# Definition of "super"?



## Judy Bee (Jul 4, 2006)

Last week I was preparing a talk on equipment for our annual one-day 'bee school' for beginner beekeepers and found a confusing definition for a "super".

A long time beekeeper supplied me with a diagram, which defined a "super" as any box containing frames for bees. There were deep supers and western supers. But this wasn't what I learned some years ago.

When I first started beekeeping a "super" was a box used for surplus honey. If you used a queen excluder the supers were on top of it and brood boxes were below it. Also the term "supering" was used as a verb to describe what you did when you put on a box for surplus honey.

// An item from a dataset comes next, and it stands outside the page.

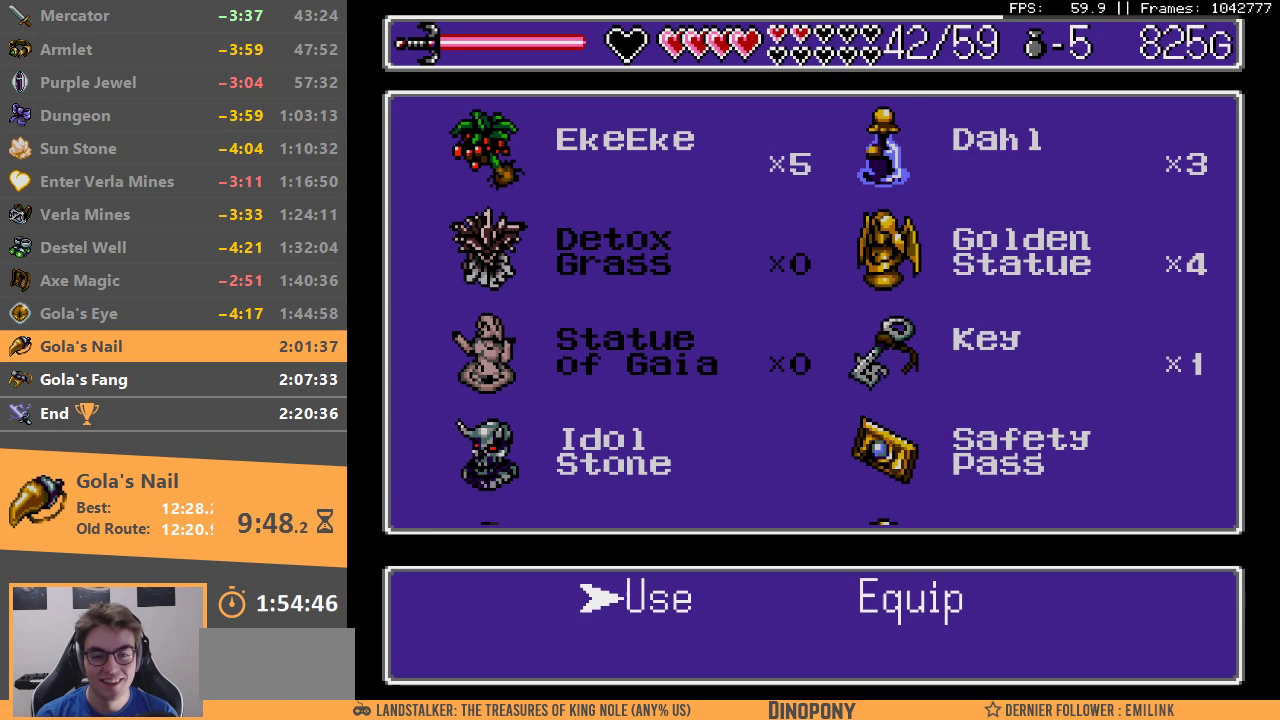
{"buttons": [], "events": []}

Can anyone give a definitive definition, or is "super" really one of those ambiguous terms?

-Judy


----------



## sierrabees (Jul 7, 2006)

Thirty years ago most beekeepers used a standard configuration using deep boxes for brood chambers and smaller boxes for those heavy honey frames. At that point the lower box or boxes were refered to as brood boxes and everything above that was a super. Nowadays many of us use the small boxes throughout the hive and refere to all boxes as supers. I don't think it is important what terminology you use because all parts of a beehive are really defined by their function in that particular hive, and that function can change for a variety of reasons.


----------



## wade (Apr 1, 2006)

I've always taken it to mean, the box or boxes above the brood chamber. Most folks use it that way. The only time I see it used as "any box" is at Glorybee.


----------



## Michael Bush (Aug 2, 2002)

Super is a latin word that means above. A super is any box above the brood.


----------



## Dave W (Aug 3, 2002)

A "box" has a bottom, both "honey supers" or "brood chambers" are open. 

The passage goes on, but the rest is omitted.